Wherever the word "value" appears in a line of the records, copy that line.

[Input Boundary: Start]

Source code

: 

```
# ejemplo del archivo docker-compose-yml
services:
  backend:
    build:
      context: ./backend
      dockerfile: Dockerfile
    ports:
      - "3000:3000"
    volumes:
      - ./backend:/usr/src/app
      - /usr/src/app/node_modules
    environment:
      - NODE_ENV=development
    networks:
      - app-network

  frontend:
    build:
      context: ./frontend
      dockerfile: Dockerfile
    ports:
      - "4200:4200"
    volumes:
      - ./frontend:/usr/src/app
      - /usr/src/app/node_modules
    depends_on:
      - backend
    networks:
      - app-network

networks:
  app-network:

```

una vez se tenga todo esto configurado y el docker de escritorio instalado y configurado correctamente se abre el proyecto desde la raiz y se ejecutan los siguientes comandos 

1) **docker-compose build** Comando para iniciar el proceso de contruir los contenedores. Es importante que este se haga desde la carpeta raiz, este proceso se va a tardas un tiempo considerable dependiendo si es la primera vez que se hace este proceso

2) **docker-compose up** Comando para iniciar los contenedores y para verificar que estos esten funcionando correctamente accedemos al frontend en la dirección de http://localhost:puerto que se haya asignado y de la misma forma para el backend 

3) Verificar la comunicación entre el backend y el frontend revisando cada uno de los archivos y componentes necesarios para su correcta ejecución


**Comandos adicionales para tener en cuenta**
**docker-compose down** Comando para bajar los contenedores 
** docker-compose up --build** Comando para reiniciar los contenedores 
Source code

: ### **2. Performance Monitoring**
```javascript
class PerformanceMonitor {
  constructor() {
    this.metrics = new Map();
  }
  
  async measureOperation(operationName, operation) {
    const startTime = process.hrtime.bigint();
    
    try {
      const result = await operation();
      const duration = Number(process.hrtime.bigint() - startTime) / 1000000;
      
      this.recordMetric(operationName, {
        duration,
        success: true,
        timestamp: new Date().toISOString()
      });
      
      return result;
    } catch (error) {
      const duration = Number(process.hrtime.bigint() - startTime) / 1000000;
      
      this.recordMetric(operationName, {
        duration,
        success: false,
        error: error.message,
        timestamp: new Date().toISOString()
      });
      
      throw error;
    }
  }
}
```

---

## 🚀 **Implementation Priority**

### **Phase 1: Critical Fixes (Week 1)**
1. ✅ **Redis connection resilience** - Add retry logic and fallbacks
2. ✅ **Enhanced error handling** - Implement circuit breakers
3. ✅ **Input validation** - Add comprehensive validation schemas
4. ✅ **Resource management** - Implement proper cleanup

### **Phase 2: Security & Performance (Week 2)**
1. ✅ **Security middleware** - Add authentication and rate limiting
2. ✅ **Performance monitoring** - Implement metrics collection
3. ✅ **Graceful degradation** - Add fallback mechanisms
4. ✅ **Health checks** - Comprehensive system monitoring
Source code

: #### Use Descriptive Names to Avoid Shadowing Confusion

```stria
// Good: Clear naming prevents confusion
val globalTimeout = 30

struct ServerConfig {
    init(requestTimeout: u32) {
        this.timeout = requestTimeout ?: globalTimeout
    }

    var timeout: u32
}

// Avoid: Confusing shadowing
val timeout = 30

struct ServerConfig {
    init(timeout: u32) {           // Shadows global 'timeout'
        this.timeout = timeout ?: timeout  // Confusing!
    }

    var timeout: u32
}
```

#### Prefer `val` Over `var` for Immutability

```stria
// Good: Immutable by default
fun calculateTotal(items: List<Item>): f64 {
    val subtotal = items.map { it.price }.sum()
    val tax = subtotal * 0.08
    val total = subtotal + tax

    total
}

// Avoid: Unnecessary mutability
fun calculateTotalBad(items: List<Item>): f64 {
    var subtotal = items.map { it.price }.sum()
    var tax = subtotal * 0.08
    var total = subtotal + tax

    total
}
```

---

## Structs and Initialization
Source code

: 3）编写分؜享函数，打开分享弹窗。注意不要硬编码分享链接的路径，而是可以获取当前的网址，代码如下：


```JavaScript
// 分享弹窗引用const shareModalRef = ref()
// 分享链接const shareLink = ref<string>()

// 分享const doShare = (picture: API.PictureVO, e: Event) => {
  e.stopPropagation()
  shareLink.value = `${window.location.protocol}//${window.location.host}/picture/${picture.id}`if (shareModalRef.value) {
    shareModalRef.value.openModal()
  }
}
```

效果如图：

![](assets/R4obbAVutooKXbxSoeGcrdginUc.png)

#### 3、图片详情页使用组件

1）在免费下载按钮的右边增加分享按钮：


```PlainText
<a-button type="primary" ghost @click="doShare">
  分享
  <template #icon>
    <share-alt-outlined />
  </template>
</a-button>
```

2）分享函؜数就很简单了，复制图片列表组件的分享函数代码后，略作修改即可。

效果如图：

[Input Boundary: End]

Response to the exercise -
  shareLink.value = `${window.location.protocol}//${window.location.host}/picture/${picture.id}`if (shareModalRef.value) {
    shareModalRef.value.openModal()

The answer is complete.